Biden mandates COVID vaccine for feds, contractors

The vaccine mandate will supplant administration workforce policy put in place in July that requires either vaccinations or regular testing for federal employees and contractors.

NOTE: This article appeared first on FCW.com

President Joe Biden signed an executive order mandating vaccinations among federal executive branch employees on Thursday.

A separate executive order requires employees of companies that do business with the federal government be vaccinated.

The orders are part of a rollout of a new "six-pronged strategy" to quell the COVID-19 pandemic as the highly communicable Delta variant continues to spread, especially in regions of the country with low vaccination rates.

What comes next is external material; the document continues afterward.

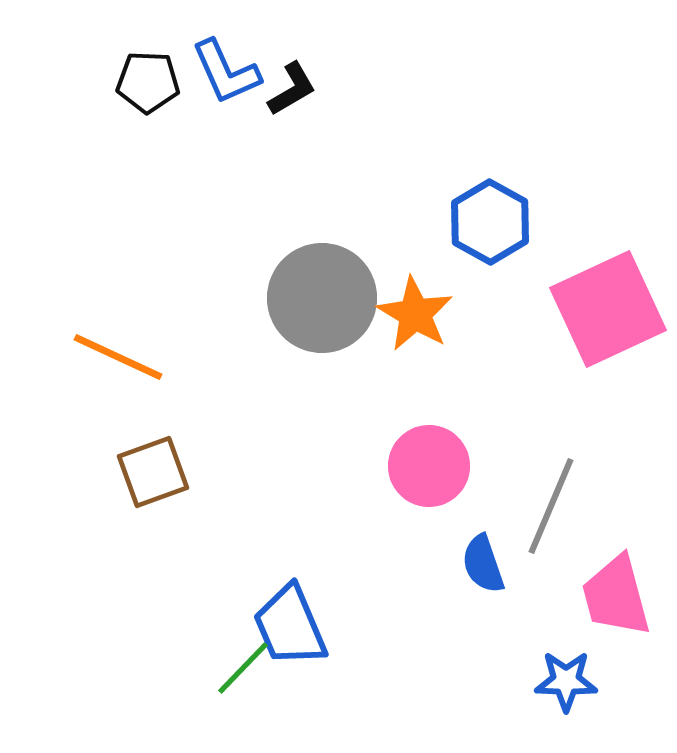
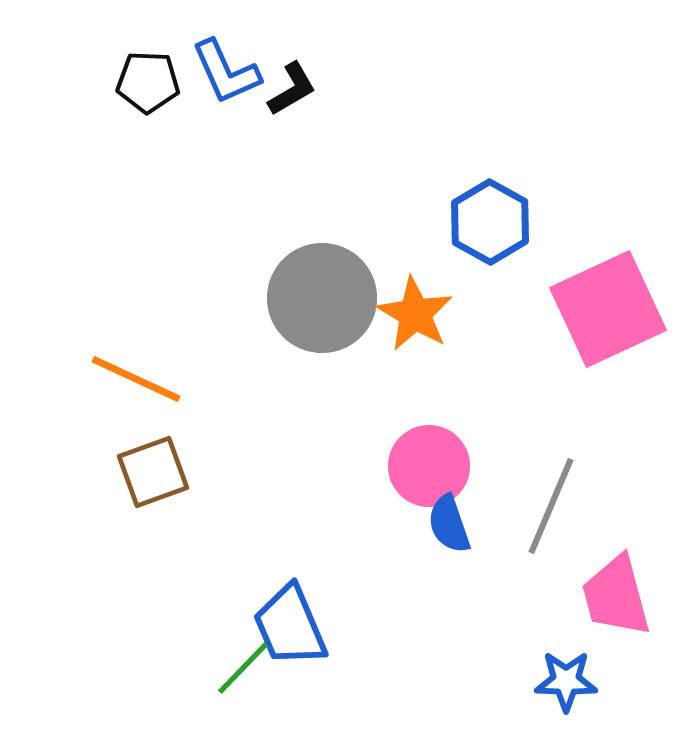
orange line: moved 18 px right, 22 px down
blue semicircle: moved 34 px left, 40 px up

The strategy includes mandating vaccines or testing for workers of companies that employ 100 or more workers, under a new Labor Department rule as well as provisions covering healthcare workers.

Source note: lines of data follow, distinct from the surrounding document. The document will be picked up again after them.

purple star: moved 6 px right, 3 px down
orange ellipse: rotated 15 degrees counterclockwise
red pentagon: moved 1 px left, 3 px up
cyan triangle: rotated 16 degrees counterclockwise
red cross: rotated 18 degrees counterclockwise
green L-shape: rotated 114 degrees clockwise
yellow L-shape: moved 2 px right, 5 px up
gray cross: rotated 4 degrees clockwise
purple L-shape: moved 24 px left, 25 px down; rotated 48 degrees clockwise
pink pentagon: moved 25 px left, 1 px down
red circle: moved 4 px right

The White House expects to give federal employees "about 75 days" to be fully vaccinated, the official said. The mandate will have "limited exceptions" for medical or religious reasons. Like the administration's original requirements, feds who don't comply will face progressive disciplinary action, the official added.

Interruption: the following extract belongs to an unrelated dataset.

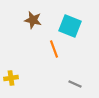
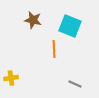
orange line: rotated 18 degrees clockwise
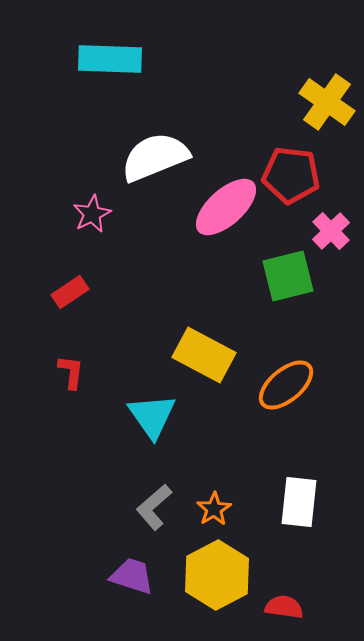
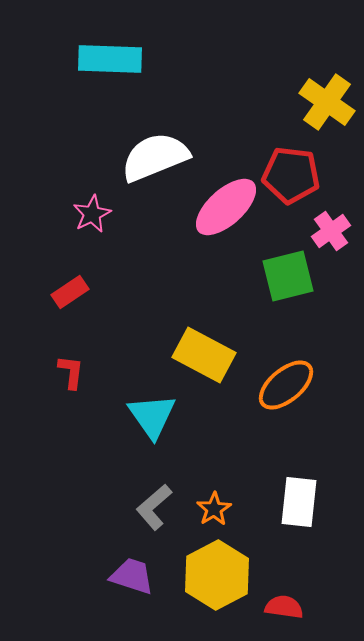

Under the order, agencies will develop their own programs to implement the vaccination mandate. The Safer Federal Task Force, which has been issuing health and safety guidance for agencies throughout the pandemic, has one week to issue guidance on how agencies will implement the new mandate.

The order covering contractors instructs agencies to ensure that contracts have a clause requiring contractors and subcontractors to comply with all guidance for contractor workplaces issued by the Safer Federal Workforce Task Force. That group is under a Sept. 24 deadline for issuing guidance on how this will all work for contractors.

The Federal Acquisition Regulatory Council is going to amend its regulations so that new solicitations and contracts have a clause on vaccines. It's under an Oct. 8 deadline for "initial steps" to implement with acquisition offices.

"If you want to work with the federal government and do business with us, get vaccinated. If you want to do business with the federal government, vaccinate your workforce," Biden said in a nationally televised address late Thursday afternoon.

The move marks a dramatic shift in the administration's policies for managing the COVID-19 pandemic among federal employees and contractors. While some agencies like the Department of Defense and the Department of Veterans Affairs have established vaccination mandates for some or all of their employees, the administration settled on a policy giving federal employees a choice to either get vaccinated or undergo regular COVID-19 testing and masking protocols.

Before the Sept. 9 orders, about 2.5 million service members and federal employees were operating under vaccine mandates being implemented by DOD, VA, the National Institutes of Health and the Indian Health Service.

But other questions about implementation remain.

It is not yet clear if the new policy will continue the practice of obtaining vaccination status from federal employees via "attestation" or require stricter proof of vaccination.

The administration official told reporters that "each agency will work with their employees to make sure they understand the benefits of vaccination and how the vaccines are safe, easy, free and widely accessible."

Everett Kelley, the president of the American Federation of Government Employees, said that vaccination "is the best way for us to protect each other in the workplace," but he also noted that changes to workplace requirements such as COVID vaccination, "should be negotiated with our bargaining units where appropriate."

"We expect to bargain over this change prior to implementation, and we urge everyone who is able to get vaccinated as soon as they can do so," Kelley said in an emailed statement.

Tony Reardon, the national president of the National Treasury Employees Union, said that Biden is within his rights to issue a mandate.

"NTEU members, like American society at large, will have differing reactions to the new policy. Some employees will disagree. Others will welcome the additional security that comes with knowing that all of their coworkers are vaccinated. Either way, the law is clear that employers, including the federal government, may implement a vaccination requirement for employees," Reardon said in an emailed statement.

Larry Cosme, president of the Federal Law Enforcement Officers Association, issued a statement calling the new mandate "misguided."

"We understand that threatening people’s livelihood and penalizing employees for making independent medical decisions is not the answer," he said. "We will continue to review the legal landscape for this order and act as appropriate to support our members and voice their concerns."

Federal managers also have concerns about being on the front lines of implementing the mandate.

"We want to be sure that guidance that comes from the centers of government is detailed and specific around how agencies should treat individuals" who might have medical or religious exemptions from vaccinations," said Chad Hooper, the executive director of the Professional Managers Association, a national membership association representing managers at the IRS, told FCW.

"Federal managers are personally, civilly liable for claims of discrimination arising out the workforce, and from the public, and I don't think that a lot of non- civil servants know that," Hooper said.

This story was updated multiple times on Sept. 9 with new information.